Hace unos años, el imperio bancario Citicorp
presentó unas carteleras sobre el dinero: «El dinero cambia de manos:
¡Asegúrate de que no te cambie por completo!» y «Si la gente dice que estás
hecho de dinero, ¡deberías tratar tu personalidad!». Estos anuncios daban una
perspectiva innovadora sobre las riquezas.
Dios también presenta un matiz sorprendente
sobre este tema. Según Él, uno puede tener «abundancia» en tesoros mundanos y,
aun así, una profunda pobreza en el alma. O, por el contrario, ser pobre en
cosas terrenales, pero lujosamente rico según los estándares divinos.
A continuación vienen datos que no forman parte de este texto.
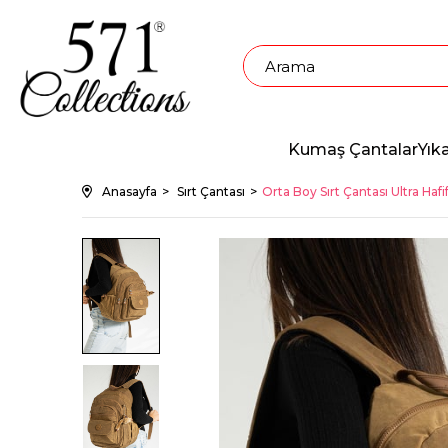
Kumaş Çantalar
Yık
Anasayfa
Sırt Çantası
Orta Boy Sırt Çantası Ultra Haf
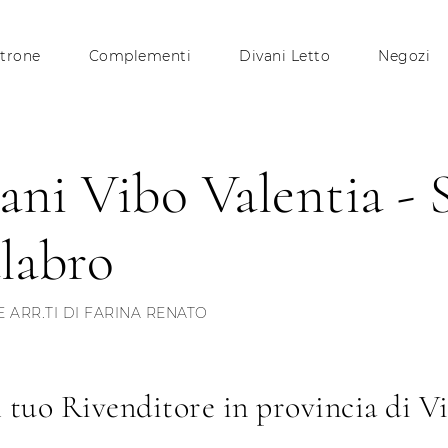
trone
Complementi
Divani Letto
Negozi
ani Vibo Valentia - S
labro
E ARR.TI DI FARINA RENATO
l tuo Rivenditore in provincia di V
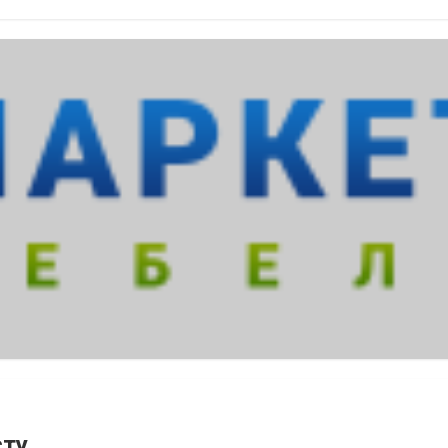
fetto есть раскладные модели для...
сту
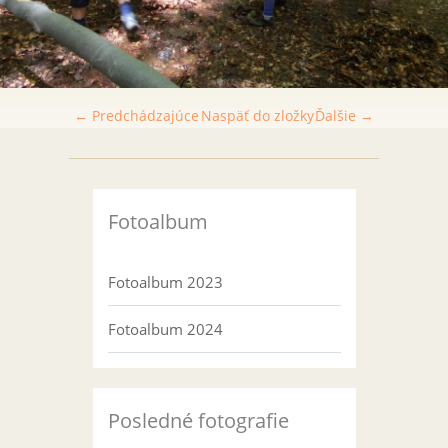
← Predchádzajúce
Naspäť do zložky
Ďalšie →
Fotoalbum
Fotoalbum 2023
Fotoalbum 2024
Posledné fotografie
El poder desequilibrante de la riqueza me trae
a la mente la historia del joven rico. Después de dialogar sobre la vida
eterna, Jesús le pidió que vendiera todas sus posesiones, que les diera el
dinero a los pobres y que lo siguiera. Lamentablemente, el hombre «se fue
triste, porque tenía muchas posesiones» (Marcos 10:22). Esto dio lugar a la
enseñanza del Señor a Sus discípulos: «¡Cuán difícilmente entrarán en el reino
de Dios los que tienen riquezas!» (v. 23).
No significa que Jesús esté en contra de la riqueza, sino que, simplemente, lo entristece todo lo que valoramos más que a Él. Podemos trabajar mucho y ganar dinero, pero, cuando esto es el principal objetivo de nuestra vida, el Señor queda de lado. La clave de la verdadera prosperidad es colocar a Dios como lo primero y primordial en nuestra vida.